- [Document section]
/* Example usage with qemu-nbd:
 *
 * sock=`mktemp -u`
 * qemu-nbd -f $format -k $sock -r image
 * ./strict-structured-reads $sock
 *
 * Example usage with nbdkit (but less useful while nbdkit can't send holes):
 *
 * nbdkit -U- sparse-random 1G --run './strict-structured-reads "$unixsocket"'
 *
 * This will perform read randomly over the image and check that all
 * structured replies comply with the NBD spec (chunks may be out of
 * order or interleaved, but no read succeeds unless chunks cover the
 * entire region, with no overlapping or zero-length chunks).
 */

#include <stdio.h>
#include <stdlib.h>
#include <stdint.h>
#include <inttypes.h>
#include <time.h>
#include <assert.h>
#include <errno.h>
#include <string.h>

#include <libnbd.h>

/* A linked list of ranges still not seen. */
struct range {
  uint64_t first;
  uint64_t last;
  struct range *next;
};

/* Per-read data. */
struct data {
  uint64_t offset;
  size_t count;
  uint32_t flags;
  size_t chunks;
  struct range *remaining;
};

#define MAX_BUF (2 * 1024 * 1024)
static char buf[MAX_BUF];

/* Various statistics */
static int total_data_chunks;
static int64_t total_data_bytes;
static int total_hole_chunks;
static int64_t total_hole_bytes;
static int total_chunks;
static int total_df_reads;
static int total_reads;
static int64_t total_bytes;
static int total_success;

static int
read_chunk (void *opaque,
            const void *bufv, size_t count, uint64_t offset,
            unsigned status, int *error)

- [Dataset content]
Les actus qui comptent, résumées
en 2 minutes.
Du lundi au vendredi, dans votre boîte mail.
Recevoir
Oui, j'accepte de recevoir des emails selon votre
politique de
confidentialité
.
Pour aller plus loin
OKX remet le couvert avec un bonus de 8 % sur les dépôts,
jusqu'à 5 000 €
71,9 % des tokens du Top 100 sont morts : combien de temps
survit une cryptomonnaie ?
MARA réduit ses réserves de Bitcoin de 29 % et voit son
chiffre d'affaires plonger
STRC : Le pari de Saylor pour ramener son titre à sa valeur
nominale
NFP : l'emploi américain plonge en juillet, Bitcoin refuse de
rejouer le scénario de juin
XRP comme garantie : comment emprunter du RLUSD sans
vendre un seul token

- [Task set]
**a)** Answer each question about the strict-structured-reads C source on its own line, keeping the same markers:
(i) What value does the source define for MAX_BUF?
(ii) Which two fields of struct range hold the ends of a range?
(iii) According to the opening comment, why is the nbdkit usage less useful?
**b)** Resume the strict-structured-reads C source from the point where it stops.
The data was taken from a separate source.

- [Responses by item number]
**a)**
(i) 2 * 1024 * 1024
(ii) first and last
(iii) Because nbdkit can't send holes.

**b)**
{
  struct data *data = opaque;
  struct range *r, **prev;

  /* libnbd guarantees this: */
  assert (offset >= data->offset);
  assert (offset + count <= data->offset + data->count);

  switch (status) {
  case LIBNBD_READ_DATA:
    total_data_chunks++;
    total_data_bytes += count;
    break;
  case LIBNBD_READ_HOLE:
    total_hole_chunks++;
    total_hole_bytes += count;
    break;
  case LIBNBD_READ_ERROR:
    assert (count == 0);
    count = 1; /* Ensure no further chunks visit that offset */
    break;
  default:
    goto error;
  }
  data->chunks++;
  if (count == 0) {
    fprintf (stderr, "buggy server: chunk must have non-zero size\n");
    goto error;
  }

  /* Find element in remaining, or the server is in error */
  for (prev = &data->remaining, r = *prev; r; prev = &r->next, r = r->next) {
    if (offset >= r->first)
      break;
  }
  if (r == NULL || offset + count > r->last) {
    /* we fail to detect double errors reported at the same offset,
     * but at least the read is already going to fail.
     */
    if (status == LIBNBD_READ_ERROR)
      return 0;
    fprintf (stderr, "buggy server: chunk with overlapping range\n");
    goto error;
  }

  /* Resize or split r to track new remaining bytes */
  if (offset == r->first) {
    if (offset + count == r->last) {
      *prev = r->next;
      free (r);
    }
    else
      r->first += count;
  }
  else if (offset + count == r->last) {
    r->last -= count;
  }
  else {
    struct range *n = malloc (sizeof *n);
    assert (n);
    n->next = r->next;
    r->next = n;
    n->last = r->last;
    r->last = offset - r->first;
    n->first = offset + count;
  }

  return 0;
 error:
  *error = EPROTO;
  return -1;
}

static int
read_verify (void *opaque, int *error)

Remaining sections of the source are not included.